Why We Need To Share

by James Wallace Harris, Thursday, December 7, 2017

This morning while I was eating my breakfast I played “Your Top Songs 2017.” This is a playlist Spotify generated for me by collecting the songs I listened to most this year. If you subscribe to Spotify you can play the songs with this embedded player immediately below. For those who don’t, I’m going to embed some YouTube videos to try.

I played this music very loud while I ate and because it’s the music I love the most. It moves me in ways I can’t describe. And while this music pushed my emotional buttons I wished I had someone here to share it with. My friend Mike was my last pal who would listen to music with me, but his hearing has gone downhill so he no longer likes to share music. Getting old is sad. I worry that my hearing is going too.

The past year, more than ever, I realized that friendships are based on what we share. I think this is why Facebook is so popular. We post something we like and then see who else likes it. It’s always fun to find a video or cartoon that many friends love too. I guess it’s a kind of validation of our tastes. But I think it also allows us to feel we’re existing close to someone.

We all live in our heads, and no matter how physically close we get to another person we don’t feel that closeness unless we psychologically resonate. The easiest way to achieve this is to do something together with another person that shares our interests. For example, it’s far more enjoyable to go to a movie and both people love it than to go and only one person love the show.

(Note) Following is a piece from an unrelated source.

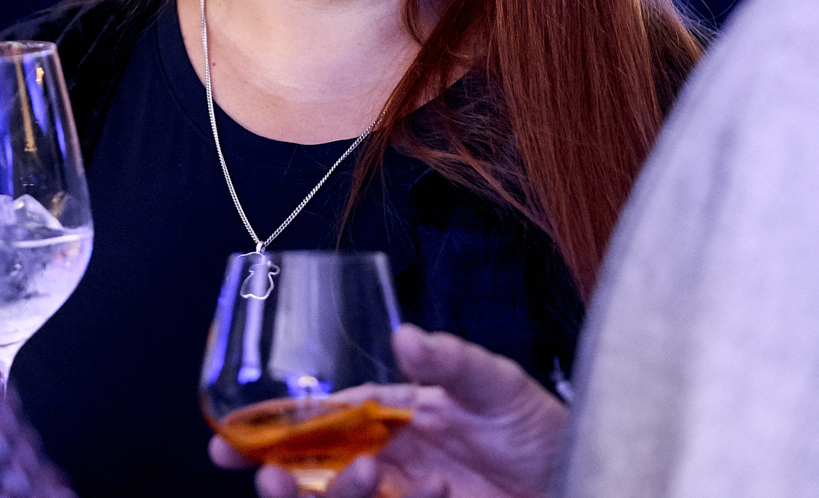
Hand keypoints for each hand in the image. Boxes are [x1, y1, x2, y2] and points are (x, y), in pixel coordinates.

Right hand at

I love the Bette Midler song above. I will relate to you more if you love it too. Now “Do You Want To Dance” is an easy song to like so I should find plenty of friends to share it. And “The Other Side” by Michael Nyman easily admired by most folks because it’s so pretty. But what about “Moanin'” by Charles Mingus. Mike and I connected on this song, but I don’t think I have another friend that shares this particular love.

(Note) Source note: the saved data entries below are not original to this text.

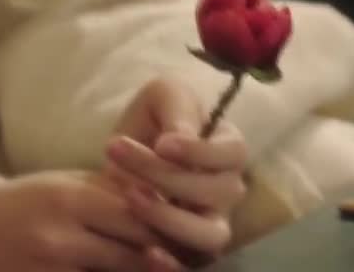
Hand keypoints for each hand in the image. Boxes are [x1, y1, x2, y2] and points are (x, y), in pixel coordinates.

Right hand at [0, 171, 180, 271]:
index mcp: (69, 200)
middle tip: (185, 260)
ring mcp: (48, 270)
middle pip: (133, 255)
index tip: (189, 233)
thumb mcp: (64, 186)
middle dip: (164, 261)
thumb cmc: (23, 206)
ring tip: (164, 266)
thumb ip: (111, 193)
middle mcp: (60, 238)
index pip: (138, 216)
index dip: (167, 228)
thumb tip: (169, 201)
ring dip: (140, 271)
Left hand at [107, 78, 249, 260]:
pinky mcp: (187, 249)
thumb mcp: (161, 97)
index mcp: (228, 149)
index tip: (161, 143)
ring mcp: (211, 223)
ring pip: (210, 236)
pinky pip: (191, 266)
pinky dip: (172, 264)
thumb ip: (176, 109)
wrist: (120, 157)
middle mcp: (227, 190)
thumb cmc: (150, 120)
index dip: (201, 152)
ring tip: (131, 197)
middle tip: (122, 155)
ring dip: (170, 219)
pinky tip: (146, 251)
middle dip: (168, 176)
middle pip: (217, 193)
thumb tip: (182, 138)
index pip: (234, 153)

Probably somewhere in the middle, I can find more people who will share “I’ll Play the Blues for You (Pts. 1 & 2)” by Albert King. Bette Midler’s song was pop music, so duh, that stands for popular music. Jazz is esoteric for most music fans, but blues has a decent following. I share a love of the blues with my sister Becky. I almost can’t play this Albert King song too loud.

Susan, my wife have a lot of songs we love together, but our playlists of favorite songs are very different. When we’re in the car we have to choose who’s songs get played. When a song she’s crazy about comes on and I don’t love it back Susan’s disappointed. The same is true when one of my favorites is playing and she finds it annoying.

Susan works out of town, so in the evenings I have different friends over to watch TV in the evening. Each friendship is a Venn diagram where we find what to watch in the intersection of interests. What’s really difficult is to have 3-4 people all trying to agree on a film to watch. It’s a very satisfying feeling when the pick makes four people happy.

However, there’s a range of television shows and movies I want to see that I can’t find a friend to share. This makes me feel lonelier. Even Janis, my main TV buddy goes to sleep on a many of the shows I’m most anxious to see. Generally, I have to watch westerns, documentaries, and old black and white movies from the 1930s and 1940s by myself.

Some of my most intense feelings come from songs, books, movies, and television shows. Often these deeply aesthetic pleasures come late at night when I’m alone. Listening to these songs this morning is generating intense emotions that I wish I could describe, but can’t. And I think that’s the key to why we want to share. We can’t describe what we feel so we at least hope to find someone to experience the same thing with us. Unfortunately, we can click the Like icon but we have no way of knowing if what our friends are feeling is the same thing we’re feeling.

Do any of these songs resonate with you?